Hello, I'm new to saltwater aquariums however have had freshwater fish for the last 12 years. Recently I decided to start a saltwater reef tank and began reading a lot about the hobby.

I cannot find a whole lot of information on Sump's for the aquarium style that I purchased. I have a 46 Gallon Seaclear acrylic aquarium and a Aquatic Fundamentals 46 Gallon Bowfront aquarium stand. This stand has a fair amount of space inside for a sump. (The width at the narrowest portion is 11" which is the biggest problem with a sump) The tank stand has no dividers to prevent a longer tank and as a result I have ordered (well priced for order) a custom tank that is 10.5" wide, 16" high, and 28" long.

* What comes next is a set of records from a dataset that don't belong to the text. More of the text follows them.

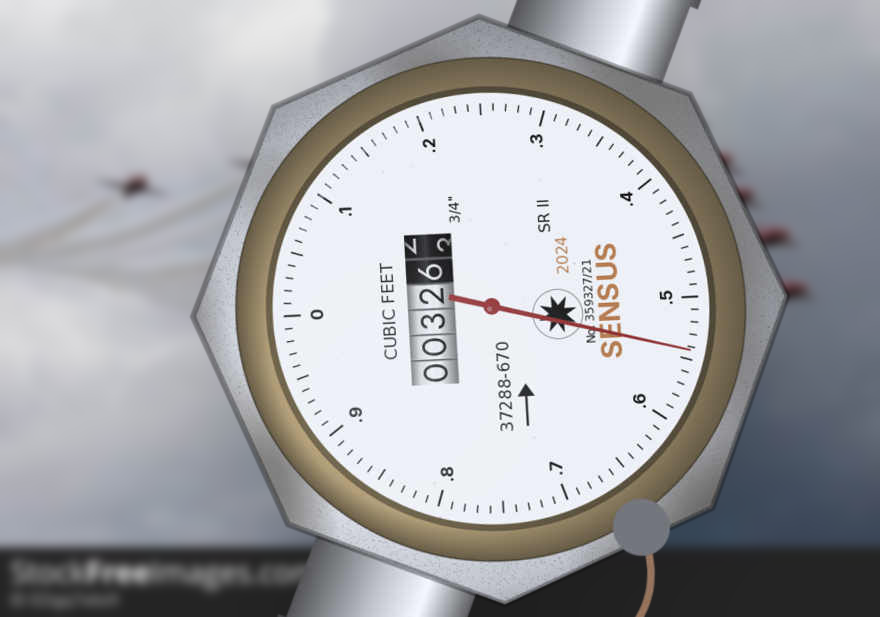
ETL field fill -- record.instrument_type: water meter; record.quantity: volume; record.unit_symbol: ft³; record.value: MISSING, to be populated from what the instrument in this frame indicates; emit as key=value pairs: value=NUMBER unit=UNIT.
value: value=3262.54 unit=ft³
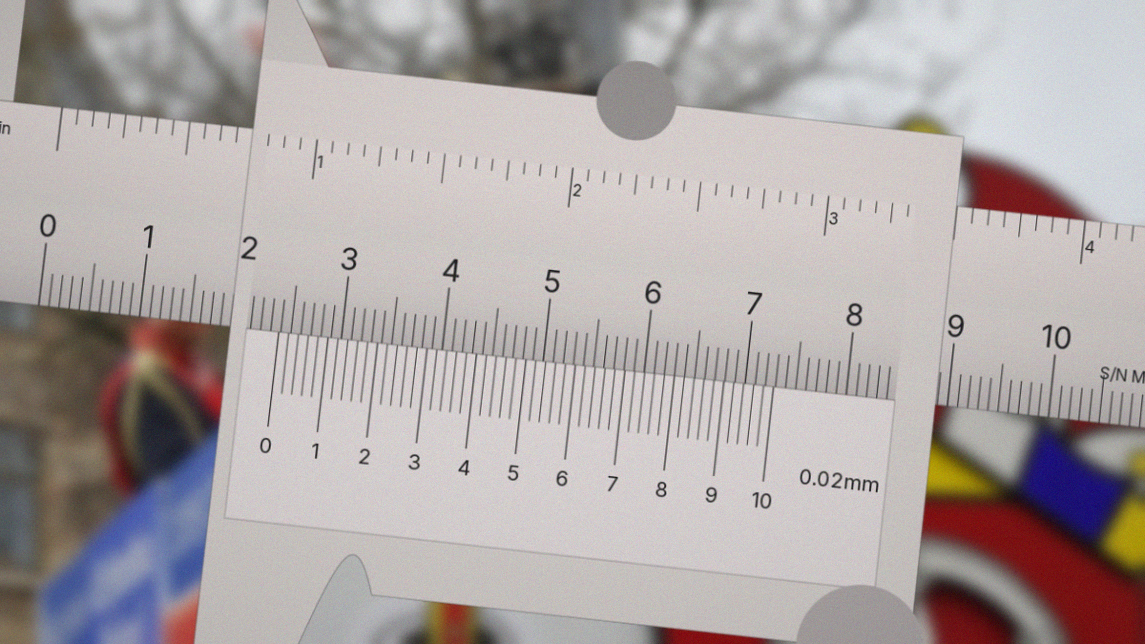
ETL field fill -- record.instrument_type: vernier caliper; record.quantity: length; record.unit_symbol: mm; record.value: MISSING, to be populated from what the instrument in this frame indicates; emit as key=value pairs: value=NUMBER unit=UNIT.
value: value=23.8 unit=mm
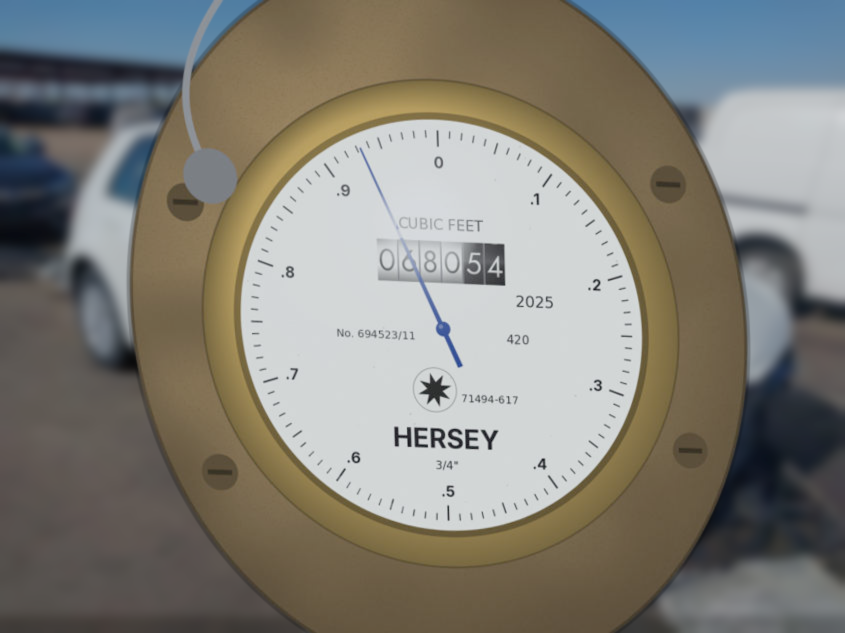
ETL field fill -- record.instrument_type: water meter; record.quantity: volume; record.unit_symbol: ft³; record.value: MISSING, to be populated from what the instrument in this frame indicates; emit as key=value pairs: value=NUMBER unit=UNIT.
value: value=68053.93 unit=ft³
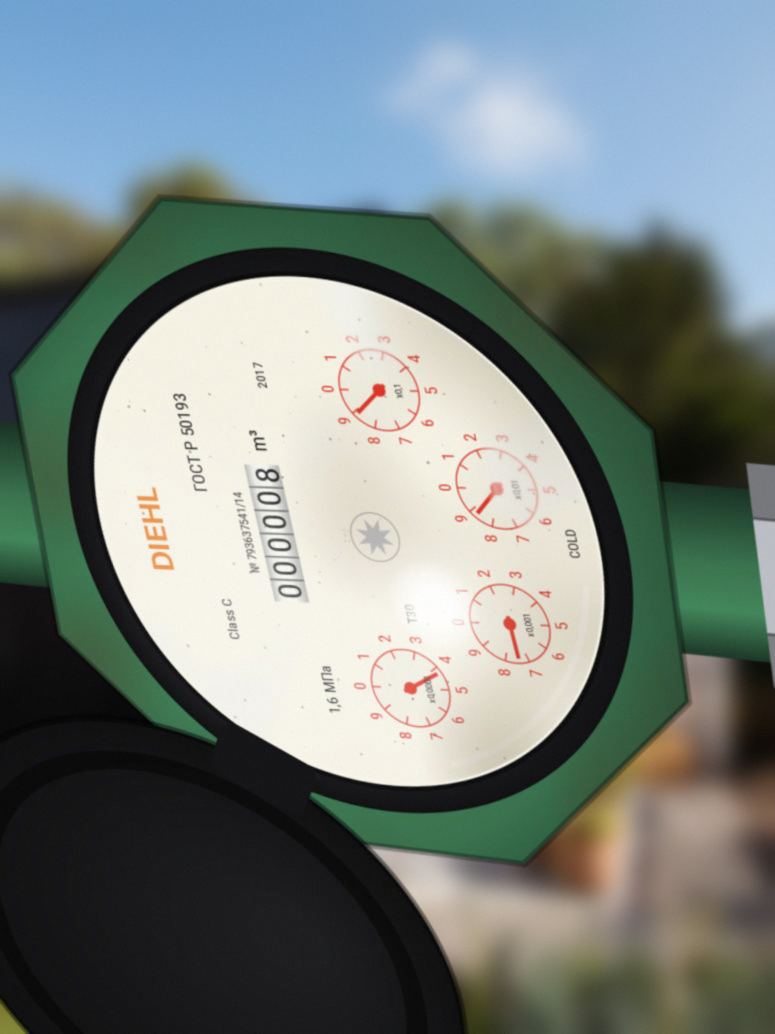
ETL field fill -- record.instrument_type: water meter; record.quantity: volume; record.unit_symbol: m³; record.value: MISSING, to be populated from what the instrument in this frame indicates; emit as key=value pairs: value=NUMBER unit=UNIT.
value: value=7.8874 unit=m³
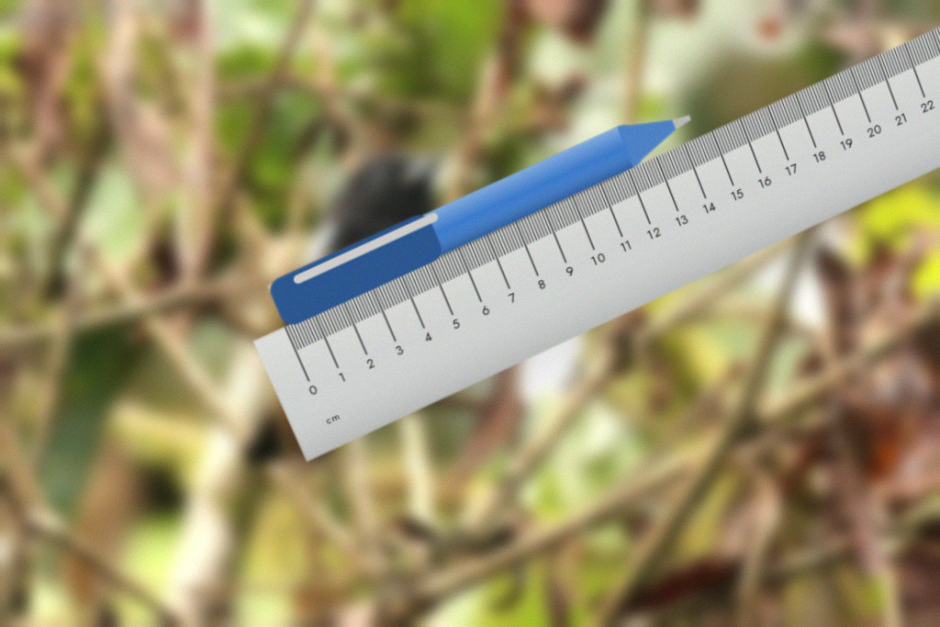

I am wondering if this setup would fuction properly in a sump;










Any help / advice you guys can give me would be greatly appritiated. I am new to saltwater aquariums and would appritate the advice. I am searched all over the net and purchased a bunch of books, but somehow setting up a sump on a 46 gallon bowfront has very little information.

Thanks in advance.


----------



## Aquasteve (Jun 17, 2012)

Also, this would be the piping


----------



## Chewie (Jul 21, 2010)

That is how mine works. Dont think you need return pump plumbing to go back to skimmer section tho. Just straight from return section up to tank. Save on unnecessary pluming. _


----------



## Aquasteve (Jun 17, 2012)

Ok, thanks chewie. Wasnt sure if i needed the plumbing with shut off back to the intake was just thinking in the event pump flow goes to high for the overflow would be nice to slightly lower return by just turning the shut off to direct the extra water to drop back into the intake. But if its not needed i might just save myself the extra cash / work.


----------



## SeaHorse_Fanatic (Apr 22, 2010)

I usually have the down pipe to the skimmer "box" which then goes into the refugium section and then to a return pump section. Very simple design and minimal plumbing.


----------



## Aquasteve (Jun 17, 2012)

Thanks Seahorse. I might end up changing it to that type of design as well would be less plumbing thats for sure


----------



## macframalama (Apr 17, 2012)

I liked your original design, cant have too many adjustments because without knowing how your sump return pump is going to return water to the tank in comparison to the drain from your overflow those extra adjustments may be a bit of a pain at the time but not having to listen to the toilet flushing sound is priceless, 

also i have found that you can save alot of headache by adding a "sock "to the end of your overflow pipe to catch larger detris that will fall from your overflow, get a couple and you can swap em out fast and have one on deck while you clean the other.


----------



## spit.fire (Jan 3, 2011)

I just use a bare tank, ATo to maintain water levels and various reactors/skimmer and no liverock in the sump


----------



## Aquasteve (Jun 17, 2012)

hmm now im not really sure what to do but i looked up that "sock" and ended up getting a few cause that defiantely seems like a great idea to capture larger stuff and prevent it from getting sucked up by equipment.

Thanks!


----------



## macframalama (Apr 17, 2012)

you can buy them but i used a section of some old micro fabric, i stole from the wife's stuff and a zap strap, but anything made out of thinsulate , i doubt the real ones are $$ but my lfs dont carry stuff like that, some of the fancy smancy sumps have a stainless strainer, same concept but you get the idea


----------